For me, swimming has been something I have always done. Since I was six years old on the Orchard Hills Swim Team, swimming has defined me. Despite my love for the sport, I was never a difference maker on my team.
Ending middle school, I struggled to enjoy swimming. While my friends were setting records and qualifying for states, I could not figure out the point of still swimming. They were setting lofty goals for themselves for the high school team, already looking for scholarships and a spot in the top lane. Going into high school, I feared that I would remain in this shadow and not be able to enjoy the sport I once loved. I could not have been more wrong.
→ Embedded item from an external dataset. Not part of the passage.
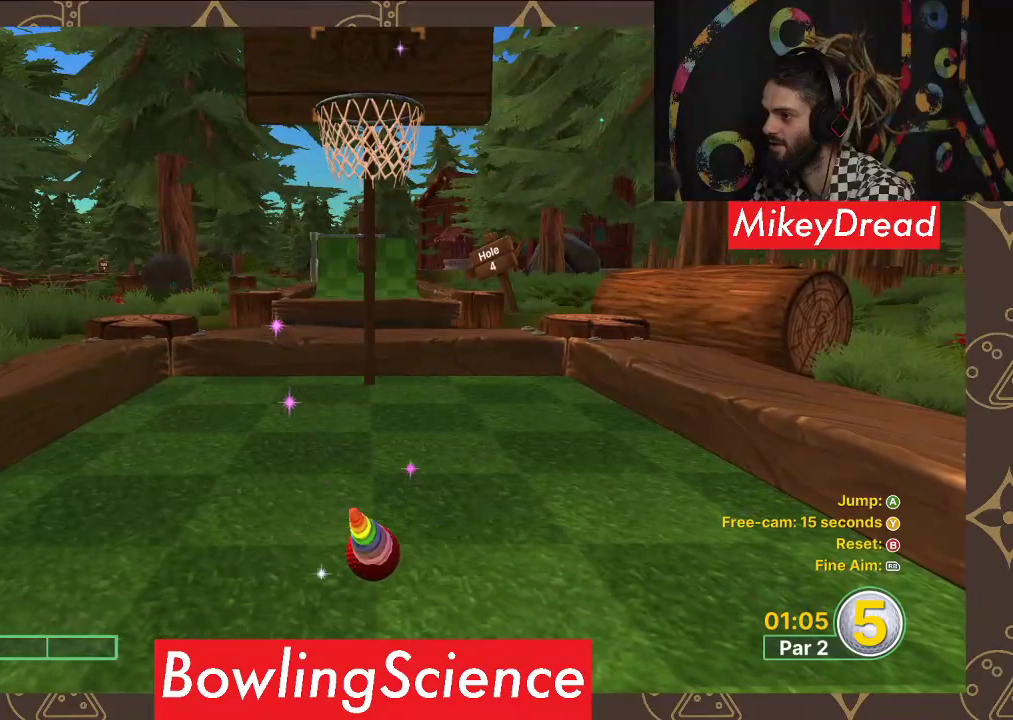
{"buttons": [], "left_stick": "center", "right_stick": "center", "events": [[33, "left_stick", "up"], [200, "left_stick", "center"]]}
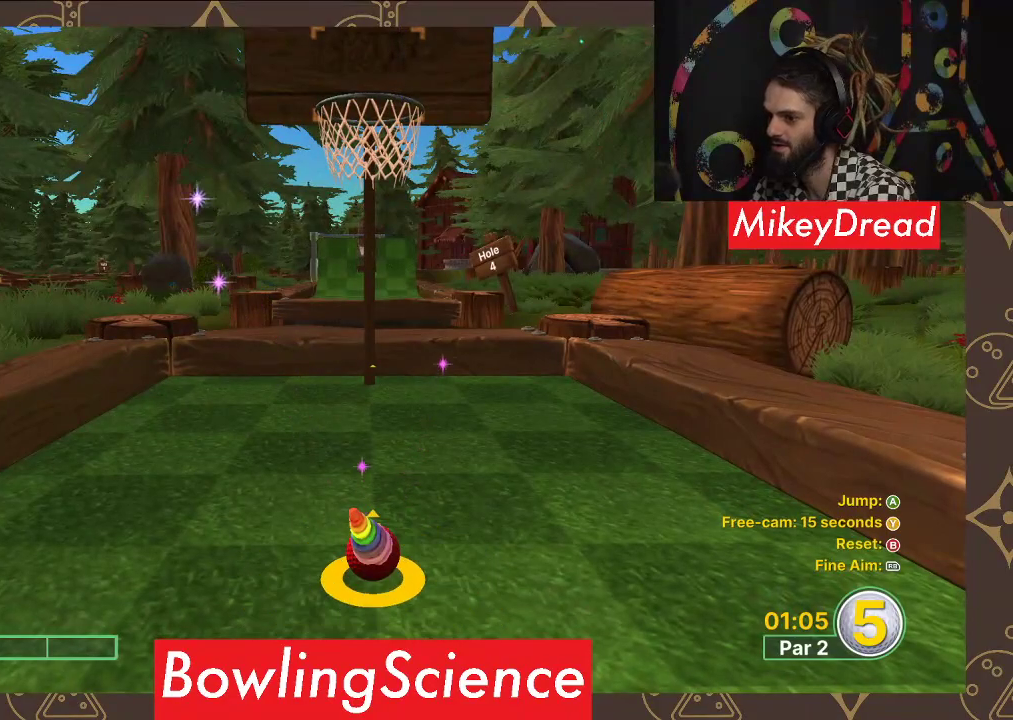
{"buttons": [], "left_stick": "center", "right_stick": "center", "events": [[200, "left_stick", "down"], [283, "left_stick", "center"]]}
I walked into my first two-a-day practice not knowing how much this team would change my life. In spending countless hours a day with 60 of my best friends, I quickly found my place on the team. I learned that goals and expectations need to be specific to you. I learned to work hard. Most importantly, I learned to appreciate swimming once again and feel proud of my accomplishments, not crave someone else’s. I learned to be proud of breaking one minute in my 100 freestyle and getting put in lane seven.
Reflecting on the past four years on the high school team, I now realize how important this time was for me. I cultivated lifelong relationships with my coaches and teammates and learned my place as a leader for the team. This experience taught me that each person has their own role and goals in a group. I am ready to set new goals for myself, whatever they may be.